SaffronKeira‘s music is pretty dark. In fact, it’s so dark, that on numerous occasions, when I sat down to write about the album during this past sunny weekend, I had to close all window blinds and turn off the lights, or postpone the process until the dusk came. This music wanted to be a soundtrack to the empty night. Combining analog gurgling with digital rhythms, the sounds on A New Life bubble and twitch in an unnerving dance of sonic evolution. There are elements on the album that remind me of the earlier minimalism explored by Plastikman and the later atmospheric experimentation by The Surgeon, but techno is not a proper term for this. The Autechresque percussion treatments mix with the dusty vinyl digging of Demdike Stare, while the drone ambiance layers the cold floor with the Black Swan aesthetic and the precision cuts of Raster-Noton catalog, falling into the only possible unclassifiable category I could define: hauntology.

Hailing from Sardinia, Italy, SaffronKeira is a project by a sound researcher, Eugenio Caria. Previously appearing with a remix on Charles-Eric Charrier‘s Silver (Experimedia, 2011), Caria came onto the scene with a 10″ two-track self-titled EP, courtesy of Denovali, just this past May, 2012. Whether it was just a taste of things to come, or an inevitable success of the record, the resulting full-length is more than just an album – it’s a double CD! The release is split up into Old Life and New Life chapters, each boasting tracks that average 10 minutes in length and beyond. The vinyl version is released on two separate 2×12″.

The bleak cover art and titles such as “Symbiosi”, “Pregnancy”, “8th Months” and “Last Days..” suggest a concept preoccupied with the development of human embryo. The post-processed glitched out sounds of a crying baby appear on the opus titled “Psychologically Destroying”, hinting at the first detachment during our child-birth. The underlying darkness of the album is further reflected in track titles such “Acceptance Of Mental Disorder” and “Endless Agony Of Being Sick”. And the twilight descends.

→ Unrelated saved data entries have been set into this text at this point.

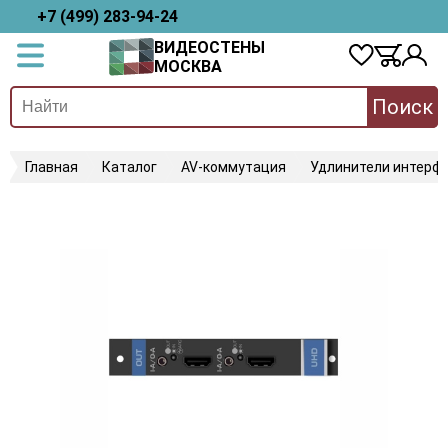
+7 (499) 283-94-24
ВИДЕОСТЕНЫ
МОСКВА
Поиск
Главная
Каталог
AV-коммутация
Удлинители интерфе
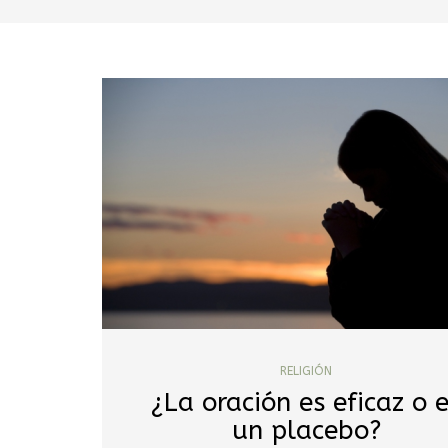
RELIGIÓN
¿La oración es eficaz o 
un placebo?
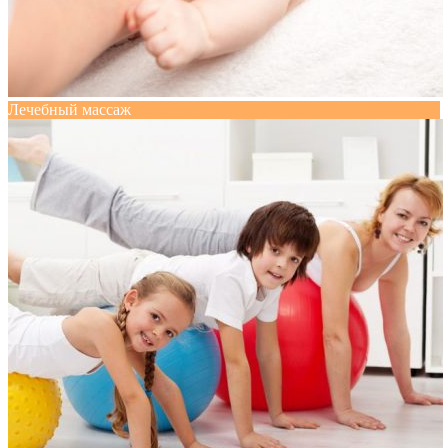
Лечебный массаж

With SaffronKeira, Eugenio Caria lives out his passion of being a researcher of the possibility of expression offered by currently available technology. Indeed, in his tracks he experiments a lot with electronics and unconventional elements, which sometimes seem meaningless at first sight, but uncover their significance only on a closer examination. Combining subtle and sometimes even almost invisible rhythms with textures of sound he confidently moves between minimalistic pieces and classic ambient tracks which should please both the analytic ears and the listeners who just want to dive into the music.

For SaffronKeira, Caria employs some of the familiar digital effects, field recordings, and post-processed noise, but he does so with a breath of fresh air, allowing one to appreciate the practice, progress, and process. The evolving tracks take on a hypnotic atmosphere, swirling just below the line of consciousness, where the received and the perceived datum collide, creating a brand new universe, space and dimension. A New Life is an album that will surely grab your attention if you are a fan of digital darkness and analog void by artists such as Murcof, Jasper TX, Hecq, Cindytalk, The Caretaker, Andy Stott, Raime, and the above mentioned Demdike Stare and Black Swan. Really enjoyed this one. Thank you, Denovali!